In 2009, he toured the UK with the legendary Spooky Men’s Chorale and three years later was invited to join the Australian tour of War Horse, the National Theatre of Great Britain’s worldwide phenomenon. He played the role of the Song Man from December 2012 for nine months.
In 2015, John was awarded a QANZAC100 fellowship by the State Library of Queensland to undertake a research and song-writing project around the conscription debate in Queensland in the First World War, and produced a show and album called Censors, Conscripts and Queensland.
He co-founded the Maleny Celtic Winter School, an annual school for traditional music which ran for seven years, and played Scottish music for community dances and weddings with The Ceilidh Clan for many years.
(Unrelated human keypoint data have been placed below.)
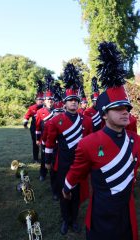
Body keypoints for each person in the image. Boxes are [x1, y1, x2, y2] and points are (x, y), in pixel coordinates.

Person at [62, 42, 140, 240]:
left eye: (127, 108)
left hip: (127, 214)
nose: (125, 112)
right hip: (101, 216)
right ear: (104, 114)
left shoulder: (136, 140)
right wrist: (67, 188)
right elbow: (77, 170)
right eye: (118, 108)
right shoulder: (88, 143)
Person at [45, 63, 93, 235]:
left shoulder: (86, 121)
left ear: (79, 102)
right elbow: (50, 143)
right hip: (63, 163)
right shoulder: (56, 121)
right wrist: (48, 161)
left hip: (80, 163)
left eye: (76, 100)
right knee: (65, 193)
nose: (73, 103)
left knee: (77, 193)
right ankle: (65, 220)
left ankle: (74, 220)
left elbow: (90, 142)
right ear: (65, 103)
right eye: (70, 100)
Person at [35, 74, 55, 181]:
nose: (50, 102)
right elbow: (38, 127)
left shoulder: (58, 111)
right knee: (43, 157)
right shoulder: (39, 112)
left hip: (55, 139)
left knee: (54, 157)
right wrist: (38, 139)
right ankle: (42, 173)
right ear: (45, 100)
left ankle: (53, 174)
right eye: (48, 100)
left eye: (51, 100)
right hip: (44, 138)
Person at [23, 80, 44, 163]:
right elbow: (27, 115)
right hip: (34, 128)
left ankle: (44, 157)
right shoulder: (32, 108)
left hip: (43, 128)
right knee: (35, 143)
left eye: (42, 99)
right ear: (36, 100)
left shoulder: (46, 108)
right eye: (39, 100)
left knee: (44, 143)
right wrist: (25, 122)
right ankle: (35, 158)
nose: (40, 101)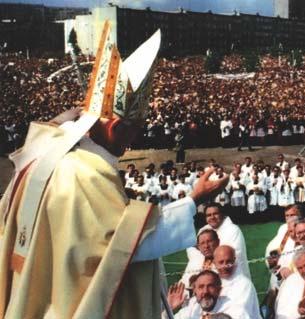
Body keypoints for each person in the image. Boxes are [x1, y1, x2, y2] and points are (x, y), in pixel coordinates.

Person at [0, 26, 230, 318]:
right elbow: (128, 244)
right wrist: (194, 199)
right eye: (131, 132)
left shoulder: (52, 145)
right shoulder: (83, 173)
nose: (133, 142)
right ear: (116, 127)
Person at [195, 203, 251, 278]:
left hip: (232, 275)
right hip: (206, 272)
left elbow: (233, 255)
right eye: (209, 215)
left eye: (215, 214)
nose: (212, 217)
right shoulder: (203, 230)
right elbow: (194, 251)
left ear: (222, 215)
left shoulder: (232, 230)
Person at [168, 270, 249, 318]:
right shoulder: (192, 308)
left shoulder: (235, 311)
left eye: (210, 286)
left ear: (219, 290)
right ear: (195, 291)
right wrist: (169, 308)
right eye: (201, 287)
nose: (205, 291)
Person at [274, 247, 305, 319]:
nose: (304, 271)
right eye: (300, 268)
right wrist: (298, 312)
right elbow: (281, 312)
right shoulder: (290, 281)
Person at [212, 245, 261, 319]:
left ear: (234, 260)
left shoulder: (244, 285)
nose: (225, 266)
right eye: (221, 262)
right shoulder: (211, 283)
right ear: (214, 263)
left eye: (228, 261)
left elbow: (240, 313)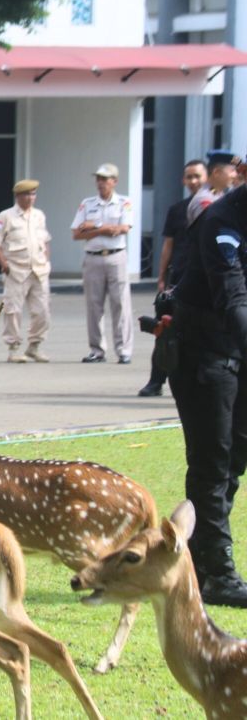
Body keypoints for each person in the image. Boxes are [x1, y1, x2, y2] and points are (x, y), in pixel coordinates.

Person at [169, 180, 247, 607]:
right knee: (211, 465)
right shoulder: (222, 220)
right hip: (204, 356)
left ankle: (198, 559)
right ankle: (217, 575)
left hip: (238, 354)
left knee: (235, 458)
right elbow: (233, 298)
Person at [138, 159, 207, 397]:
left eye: (197, 176)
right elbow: (168, 245)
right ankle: (156, 381)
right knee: (164, 331)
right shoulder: (177, 209)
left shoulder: (218, 207)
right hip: (178, 278)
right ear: (183, 180)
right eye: (189, 177)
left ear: (207, 177)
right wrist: (161, 278)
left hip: (206, 281)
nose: (193, 181)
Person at [71, 163, 133, 364]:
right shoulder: (87, 204)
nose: (100, 183)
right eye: (98, 179)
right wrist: (105, 229)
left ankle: (123, 350)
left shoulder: (123, 203)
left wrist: (95, 226)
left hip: (116, 257)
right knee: (94, 305)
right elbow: (77, 233)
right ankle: (97, 350)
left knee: (120, 304)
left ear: (114, 181)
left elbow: (122, 228)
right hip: (93, 257)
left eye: (105, 179)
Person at [0, 179, 52, 363]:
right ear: (17, 196)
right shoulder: (5, 216)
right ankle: (13, 348)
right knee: (13, 310)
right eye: (26, 194)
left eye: (33, 194)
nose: (30, 198)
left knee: (43, 311)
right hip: (16, 271)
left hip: (38, 270)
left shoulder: (39, 215)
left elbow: (45, 240)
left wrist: (46, 260)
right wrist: (4, 265)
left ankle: (34, 346)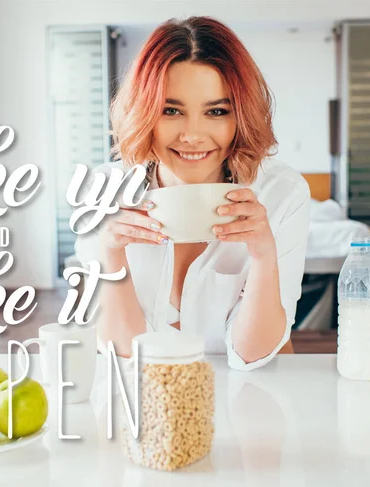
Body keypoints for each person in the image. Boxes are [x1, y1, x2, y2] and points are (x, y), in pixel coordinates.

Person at [74, 16, 310, 371]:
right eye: (171, 111)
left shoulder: (281, 193)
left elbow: (252, 355)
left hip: (250, 397)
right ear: (144, 112)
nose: (193, 135)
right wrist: (111, 252)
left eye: (216, 111)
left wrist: (263, 255)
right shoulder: (104, 193)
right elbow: (124, 353)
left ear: (240, 116)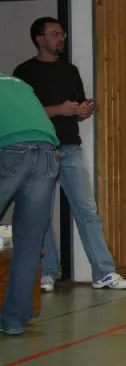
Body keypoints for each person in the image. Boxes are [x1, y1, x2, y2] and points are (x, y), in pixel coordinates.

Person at [13, 17, 126, 292]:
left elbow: (77, 105)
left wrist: (83, 110)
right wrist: (60, 110)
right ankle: (47, 273)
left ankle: (104, 272)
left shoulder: (70, 70)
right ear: (39, 39)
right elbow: (23, 112)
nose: (61, 38)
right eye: (54, 34)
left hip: (70, 147)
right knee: (40, 213)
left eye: (62, 34)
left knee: (88, 210)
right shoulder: (24, 72)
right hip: (39, 149)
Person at [0, 73, 60, 335]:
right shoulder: (19, 84)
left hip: (10, 149)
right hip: (47, 151)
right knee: (29, 243)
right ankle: (14, 322)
John’s final concerts included a gala performance with Cloudstreet and a small orchestra at the State Library of Queensland in 2019, and taking the orchestra to his beloved Woodford Folk Festival that year.
John also performed as a debater, master of ceremonies, marriage celebrant and parodist.
Other John Thompson achievements are:
- Graduate Diploma of Folk Life Studies
- 2006 Trad and Now Album of the Year for Dance Up The Sun (with Nicole Murray)
- 2010 Artist of the Festival, Mt Beauty Music Muster (with Nicole Murray, as Cloudstreet)
- Recipient of The Order of Woodfordia, 2020 (presented for his outstanding contribution to the Queensland Folk Federation and Woodfordia Inc, as a dedicated volunteer in many roles; and as a source of wise counsel. A much-loved performer and orator with a stunning voice, known for his strong social conscience, and proudly advocating for Woodfordia across the globe)
He was diagnosed with advanced cancer after Cloudstreet’s 2017 UK tour and sadly passed away on 4 February, 2021.